Mastering the key coaching conversations

One thing that sets The Center for Executive Coaching apart is our focus on teaching a variety of different types of coaching conversations. We have broken coaching down into a group of coaching conversations. If you play tennis, you know that you have to learn to hit the forehand, backhand, serve, overhead, and volley before you can put together a complete game. Coaching is similar, except that, instead of putting together strokes, you are putting together conversations.

Here are some of the conversations a best-practice coach should know how and when to use:

Active inquiry: The ability to ask powerful, open-ended questions to have the client and coach come up with fresh insights about how to resolve challenges and get better.

Appreciative inquiry: A sub-set of active inquiry in which you build in what's working and the positive.

Accountability: Conversations to hold the client accountable for doing what he says he will do and keeping commitments.

Coachability: Keeping the client open to learning, coaching, and getting better.

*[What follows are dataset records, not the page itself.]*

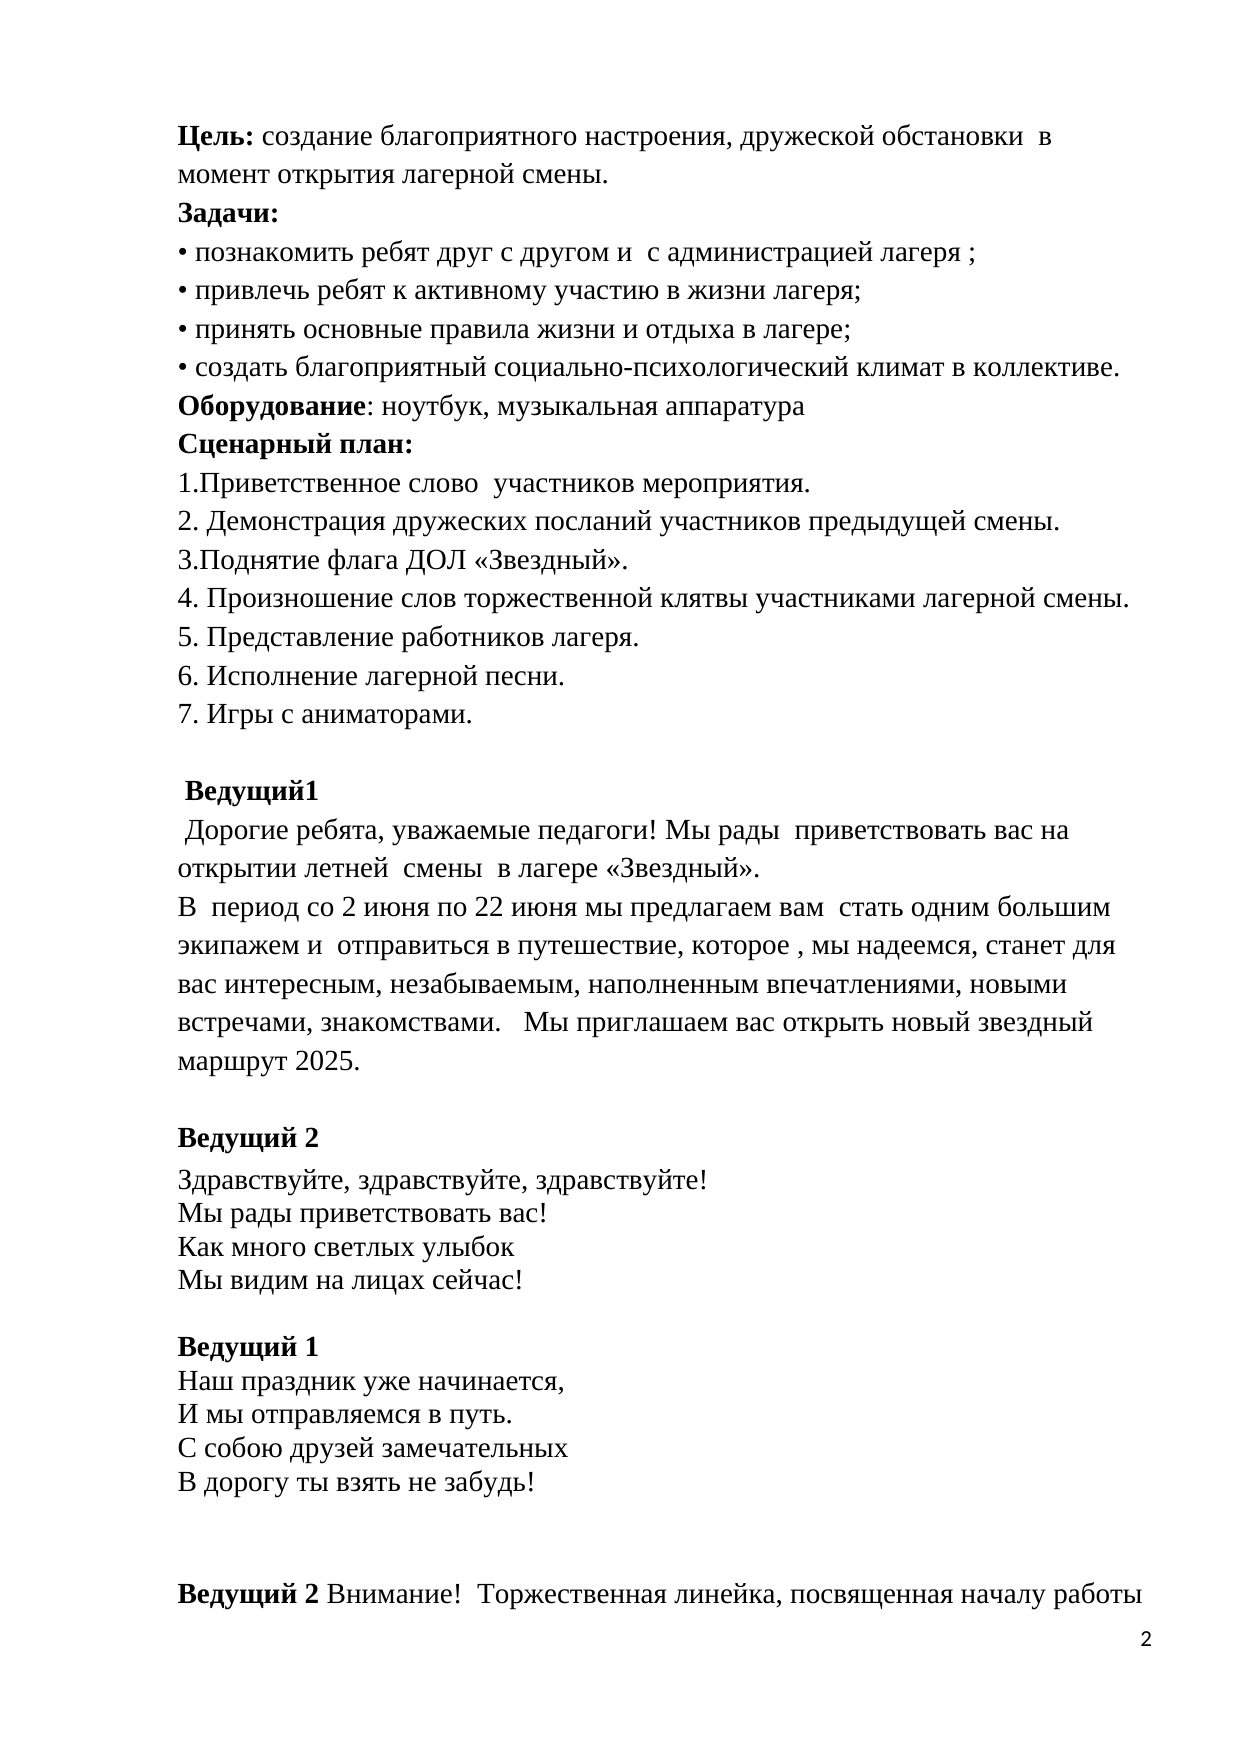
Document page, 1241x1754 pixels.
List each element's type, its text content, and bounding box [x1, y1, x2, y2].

text Цель: создание благоприятного настроения, дружеской обстановки в момент открытия лагерной смены. [177, 118, 1152, 190]
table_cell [174, 1159, 1148, 1613]
text Сценарный план: [177, 426, 1152, 460]
text • создать благоприятный социально-психологический климат в коллективе. [177, 349, 1152, 383]
text 4. Произношение слов торжественной клятвы участниками лагерной смены. [177, 581, 1152, 614]
text 6. Исполнение лагерной песни. [177, 658, 1152, 691]
text 3.Поднятие флага ДОЛ «Звездный». [177, 542, 1152, 576]
text 1.Приветственное слово участников мероприятия. [177, 465, 1152, 498]
text • привлечь ребят к активному участию в жизни лагеря; [177, 272, 1152, 306]
text 5. Представление работников лагеря. [177, 619, 1152, 653]
text • познакомить ребят друг с другом и с администрацией лагеря ; [177, 234, 1152, 267]
text 2. Демонстрация дружеских посланий участников предыдущей смены. [177, 503, 1152, 537]
text 7. Игры с аниматорами. [177, 696, 1152, 730]
text Дорогие ребята, уважаемые педагоги! Мы рады приветствовать вас на открытии летней смены в лагере «Звездный». [177, 812, 1152, 884]
text Задачи: [177, 195, 1152, 229]
text В период со 2 июня по 22 июня мы предлагаем вам стать одним большим экипажем и отправиться в путешествие, которое , мы надеемся, станет для вас интересным, незабываемым, наполненным впечатлениями, новыми встречами, знакомствами. Мы приглашаем вас открыть новый звездный маршрут 2025. [177, 889, 1152, 1077]
text • принять основные правила жизни и отдыха в лагере; [177, 311, 1152, 344]
text Ведущий1 [177, 773, 1152, 807]
text Ведущий 2 [177, 1120, 1152, 1154]
text Оборудование: ноутбук, музыкальная аппаратура [177, 388, 1152, 421]
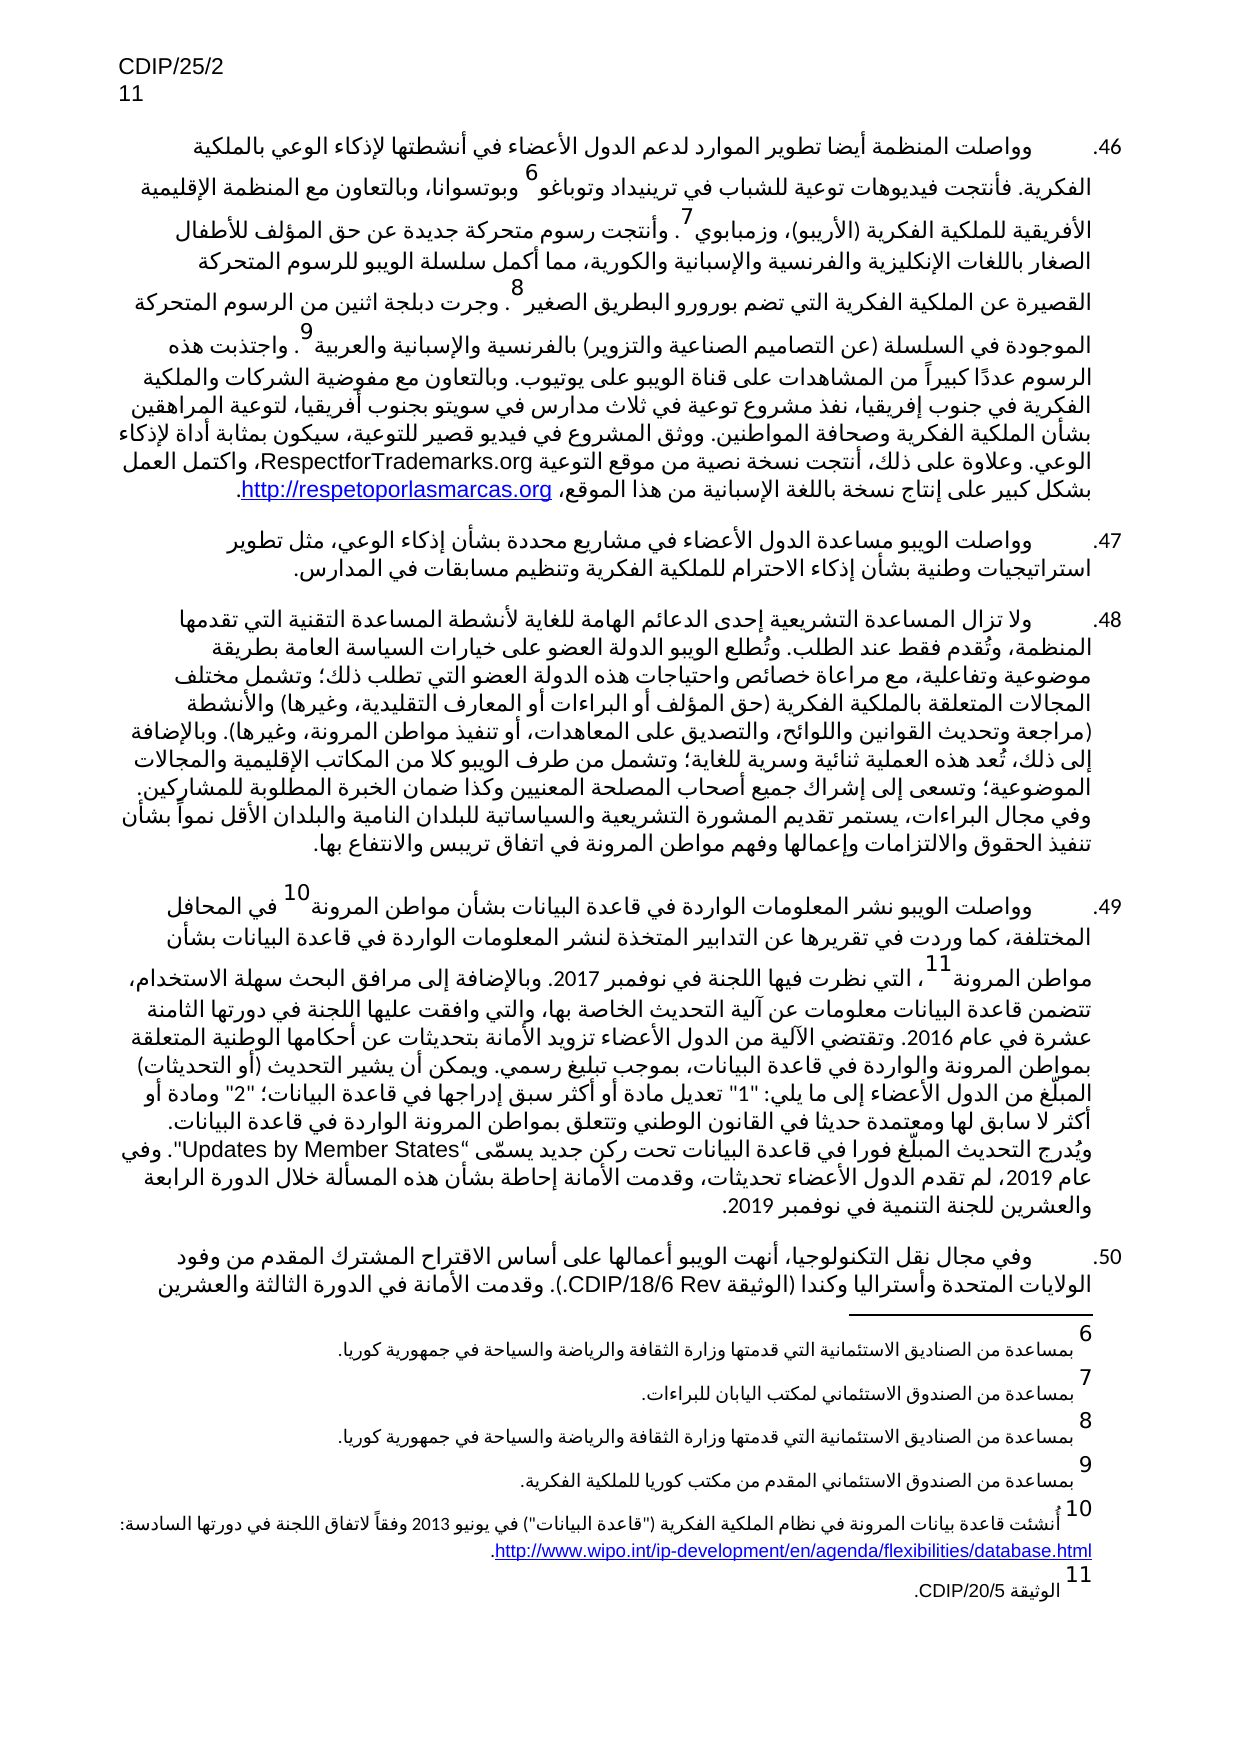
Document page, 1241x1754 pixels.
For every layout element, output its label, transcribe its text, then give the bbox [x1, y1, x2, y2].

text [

Sharing stories: Stories are a powerful coaching tool. Every coach needs a repository of stories about himself and others who have overcome challenges, handled difficult situations, and showed character and resilience.

Acknowledgement: An essential conversation to point out and celebrate results that the client achieves.

Setting context: Here, the coach helps the client understand where they are, where they/ve been, and where they are heading in the coaching process.

Contracting: These are conversations that define the coaching relationship, from the goals the client wants to achieve to confidentiality, scope, and permission to coach.

Value: Conversations to confirm that the client is getting value.

Other coaching programs barely scratch the surface of these important conversations. We start by showing you what these conversations are, and then add meat to the bone with deep content and tools focused on the most pressing issues that executives, managers, and leaders face.